Problem to work on:
Can you transcribe every entry word for word, skipping the images?

---------- Information supplied

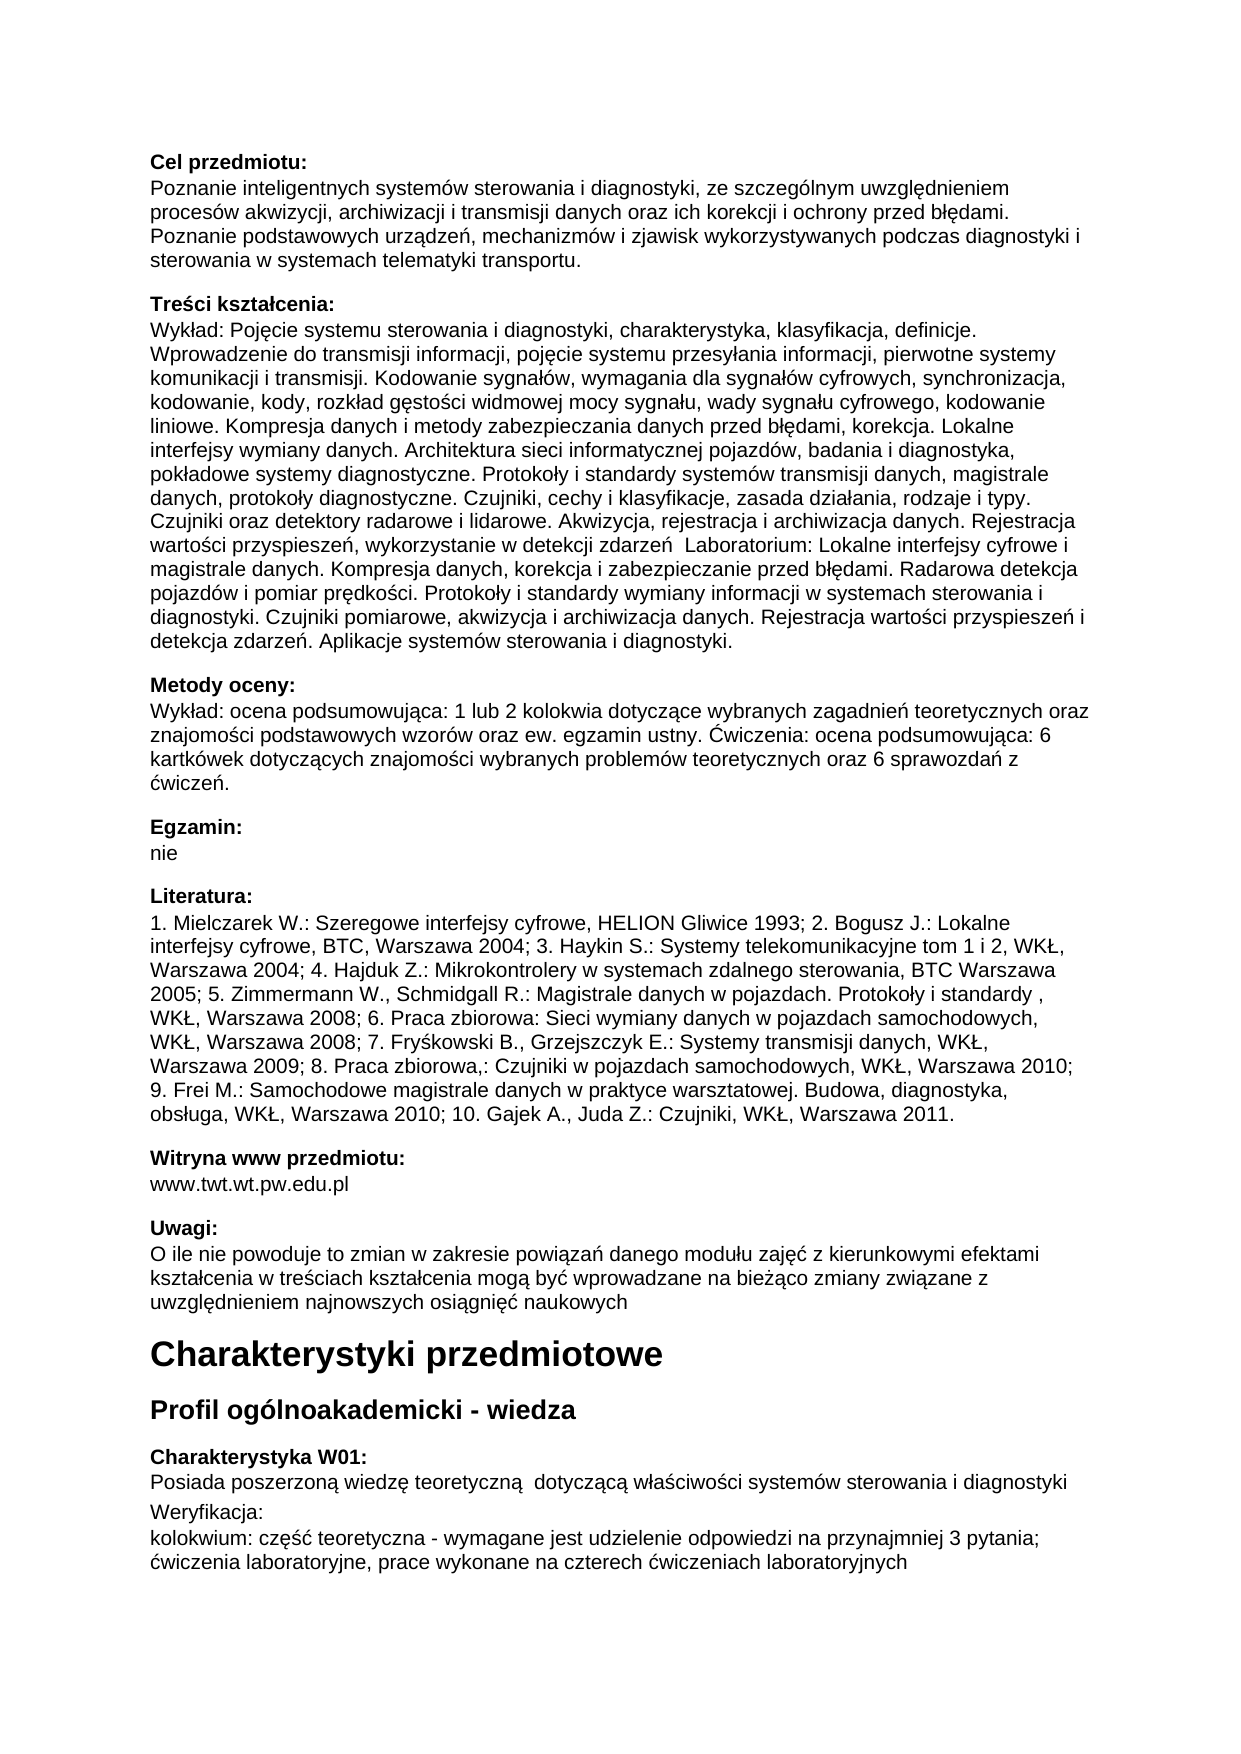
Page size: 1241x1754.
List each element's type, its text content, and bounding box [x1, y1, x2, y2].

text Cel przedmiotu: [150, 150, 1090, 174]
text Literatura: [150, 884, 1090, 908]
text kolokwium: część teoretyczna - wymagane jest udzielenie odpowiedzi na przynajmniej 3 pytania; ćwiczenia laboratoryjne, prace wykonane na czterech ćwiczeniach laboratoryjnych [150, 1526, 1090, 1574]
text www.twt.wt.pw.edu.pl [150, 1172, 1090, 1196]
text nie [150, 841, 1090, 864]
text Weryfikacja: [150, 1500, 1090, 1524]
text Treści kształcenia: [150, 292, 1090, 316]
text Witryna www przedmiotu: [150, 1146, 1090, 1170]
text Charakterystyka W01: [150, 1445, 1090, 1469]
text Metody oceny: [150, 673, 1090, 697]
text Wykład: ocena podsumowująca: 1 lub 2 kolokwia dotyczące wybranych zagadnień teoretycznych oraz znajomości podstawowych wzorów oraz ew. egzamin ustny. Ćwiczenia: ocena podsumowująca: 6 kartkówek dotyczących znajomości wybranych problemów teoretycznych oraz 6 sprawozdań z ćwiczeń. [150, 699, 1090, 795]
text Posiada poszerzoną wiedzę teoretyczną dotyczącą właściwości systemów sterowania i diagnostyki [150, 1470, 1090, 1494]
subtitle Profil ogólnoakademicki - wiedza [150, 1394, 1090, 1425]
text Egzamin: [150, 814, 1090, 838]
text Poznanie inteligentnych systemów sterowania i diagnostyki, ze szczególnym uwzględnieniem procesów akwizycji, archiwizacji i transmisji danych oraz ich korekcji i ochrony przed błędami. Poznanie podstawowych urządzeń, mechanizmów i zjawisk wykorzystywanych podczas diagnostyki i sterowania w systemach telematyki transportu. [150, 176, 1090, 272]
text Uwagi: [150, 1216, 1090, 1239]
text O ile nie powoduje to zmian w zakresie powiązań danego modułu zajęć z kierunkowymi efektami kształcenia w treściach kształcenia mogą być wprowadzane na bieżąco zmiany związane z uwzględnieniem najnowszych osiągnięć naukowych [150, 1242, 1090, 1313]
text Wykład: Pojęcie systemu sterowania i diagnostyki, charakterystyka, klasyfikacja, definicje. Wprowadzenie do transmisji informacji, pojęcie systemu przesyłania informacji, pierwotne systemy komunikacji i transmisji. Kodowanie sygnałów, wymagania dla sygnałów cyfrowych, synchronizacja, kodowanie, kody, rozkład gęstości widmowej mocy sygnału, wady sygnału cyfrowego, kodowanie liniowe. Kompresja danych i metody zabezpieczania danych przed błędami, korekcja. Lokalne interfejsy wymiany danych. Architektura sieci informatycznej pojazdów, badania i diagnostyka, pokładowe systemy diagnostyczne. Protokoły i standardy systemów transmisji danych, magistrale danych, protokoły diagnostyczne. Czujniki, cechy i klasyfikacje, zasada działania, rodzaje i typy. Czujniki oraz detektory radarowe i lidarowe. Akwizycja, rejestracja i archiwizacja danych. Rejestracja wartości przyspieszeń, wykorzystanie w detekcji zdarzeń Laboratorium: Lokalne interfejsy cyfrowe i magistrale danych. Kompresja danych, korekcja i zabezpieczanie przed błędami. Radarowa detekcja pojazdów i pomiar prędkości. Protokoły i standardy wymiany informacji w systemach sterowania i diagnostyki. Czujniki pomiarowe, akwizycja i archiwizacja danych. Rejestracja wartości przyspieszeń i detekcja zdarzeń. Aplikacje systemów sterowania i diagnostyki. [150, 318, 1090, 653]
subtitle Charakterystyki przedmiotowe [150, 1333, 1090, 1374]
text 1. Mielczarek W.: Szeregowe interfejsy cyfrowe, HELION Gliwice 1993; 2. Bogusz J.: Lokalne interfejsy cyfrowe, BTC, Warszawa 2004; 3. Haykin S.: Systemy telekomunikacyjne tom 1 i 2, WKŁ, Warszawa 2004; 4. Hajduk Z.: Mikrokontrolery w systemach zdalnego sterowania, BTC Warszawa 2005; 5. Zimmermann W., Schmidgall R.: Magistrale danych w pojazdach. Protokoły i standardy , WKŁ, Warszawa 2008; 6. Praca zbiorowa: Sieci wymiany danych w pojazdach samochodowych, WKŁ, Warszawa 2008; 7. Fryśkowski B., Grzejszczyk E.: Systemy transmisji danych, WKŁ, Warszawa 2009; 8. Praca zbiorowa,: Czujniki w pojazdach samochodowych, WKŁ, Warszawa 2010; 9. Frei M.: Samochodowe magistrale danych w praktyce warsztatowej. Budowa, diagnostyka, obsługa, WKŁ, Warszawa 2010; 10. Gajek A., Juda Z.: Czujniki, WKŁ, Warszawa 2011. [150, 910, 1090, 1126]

--------------------

Finished task:
Page size: 1241x1754.
List each element's type, its text content, and bounding box [x1, y1, x2, y2].

text Cel przedmiotu: [150, 150, 1090, 174]
text Literatura: [150, 884, 1090, 908]
text kolokwium: część teoretyczna - wymagane jest udzielenie odpowiedzi na przynajmniej 3 pytania; ćwiczenia laboratoryjne, prace wykonane na czterech ćwiczeniach laboratoryjnych [150, 1526, 1090, 1574]
text www.twt.wt.pw.edu.pl [150, 1172, 1090, 1196]
text nie [150, 841, 1090, 864]
text Weryfikacja: [150, 1500, 1090, 1524]
text Treści kształcenia: [150, 292, 1090, 316]
text Witryna www przedmiotu: [150, 1146, 1090, 1170]
text Charakterystyka W01: [150, 1445, 1090, 1469]
text Metody oceny: [150, 673, 1090, 697]
text Wykład: ocena podsumowująca: 1 lub 2 kolokwia dotyczące wybranych zagadnień teoretycznych oraz znajomości podstawowych wzorów oraz ew. egzamin ustny. Ćwiczenia: ocena podsumowująca: 6 kartkówek dotyczących znajomości wybranych problemów teoretycznych oraz 6 sprawozdań z ćwiczeń. [150, 699, 1090, 795]
text Posiada poszerzoną wiedzę teoretyczną dotyczącą właściwości systemów sterowania i diagnostyki [150, 1470, 1090, 1494]
subtitle Profil ogólnoakademicki - wiedza [150, 1394, 1090, 1425]
text Egzamin: [150, 814, 1090, 838]
text Poznanie inteligentnych systemów sterowania i diagnostyki, ze szczególnym uwzględnieniem procesów akwizycji, archiwizacji i transmisji danych oraz ich korekcji i ochrony przed błędami. Poznanie podstawowych urządzeń, mechanizmów i zjawisk wykorzystywanych podczas diagnostyki i sterowania w systemach telematyki transportu. [150, 176, 1090, 272]
text Uwagi: [150, 1216, 1090, 1239]
text O ile nie powoduje to zmian w zakresie powiązań danego modułu zajęć z kierunkowymi efektami kształcenia w treściach kształcenia mogą być wprowadzane na bieżąco zmiany związane z uwzględnieniem najnowszych osiągnięć naukowych [150, 1242, 1090, 1313]
text Wykład: Pojęcie systemu sterowania i diagnostyki, charakterystyka, klasyfikacja, definicje. Wprowadzenie do transmisji informacji, pojęcie systemu przesyłania informacji, pierwotne systemy komunikacji i transmisji. Kodowanie sygnałów, wymagania dla sygnałów cyfrowych, synchronizacja, kodowanie, kody, rozkład gęstości widmowej mocy sygnału, wady sygnału cyfrowego, kodowanie liniowe. Kompresja danych i metody zabezpieczania danych przed błędami, korekcja. Lokalne interfejsy wymiany danych. Architektura sieci informatycznej pojazdów, badania i diagnostyka, pokładowe systemy diagnostyczne. Protokoły i standardy systemów transmisji danych, magistrale danych, protokoły diagnostyczne. Czujniki, cechy i klasyfikacje, zasada działania, rodzaje i typy. Czujniki oraz detektory radarowe i lidarowe. Akwizycja, rejestracja i archiwizacja danych. Rejestracja wartości przyspieszeń, wykorzystanie w detekcji zdarzeń Laboratorium: Lokalne interfejsy cyfrowe i magistrale danych. Kompresja danych, korekcja i zabezpieczanie przed błędami. Radarowa detekcja pojazdów i pomiar prędkości. Protokoły i standardy wymiany informacji w systemach sterowania i diagnostyki. Czujniki pomiarowe, akwizycja i archiwizacja danych. Rejestracja wartości przyspieszeń i detekcja zdarzeń. Aplikacje systemów sterowania i diagnostyki. [150, 318, 1090, 653]
subtitle Charakterystyki przedmiotowe [150, 1333, 1090, 1374]
text 1. Mielczarek W.: Szeregowe interfejsy cyfrowe, HELION Gliwice 1993; 2. Bogusz J.: Lokalne interfejsy cyfrowe, BTC, Warszawa 2004; 3. Haykin S.: Systemy telekomunikacyjne tom 1 i 2, WKŁ, Warszawa 2004; 4. Hajduk Z.: Mikrokontrolery w systemach zdalnego sterowania, BTC Warszawa 2005; 5. Zimmermann W., Schmidgall R.: Magistrale danych w pojazdach. Protokoły i standardy , WKŁ, Warszawa 2008; 6. Praca zbiorowa: Sieci wymiany danych w pojazdach samochodowych, WKŁ, Warszawa 2008; 7. Fryśkowski B., Grzejszczyk E.: Systemy transmisji danych, WKŁ, Warszawa 2009; 8. Praca zbiorowa,: Czujniki w pojazdach samochodowych, WKŁ, Warszawa 2010; 9. Frei M.: Samochodowe magistrale danych w praktyce warsztatowej. Budowa, diagnostyka, obsługa, WKŁ, Warszawa 2010; 10. Gajek A., Juda Z.: Czujniki, WKŁ, Warszawa 2011. [150, 910, 1090, 1126]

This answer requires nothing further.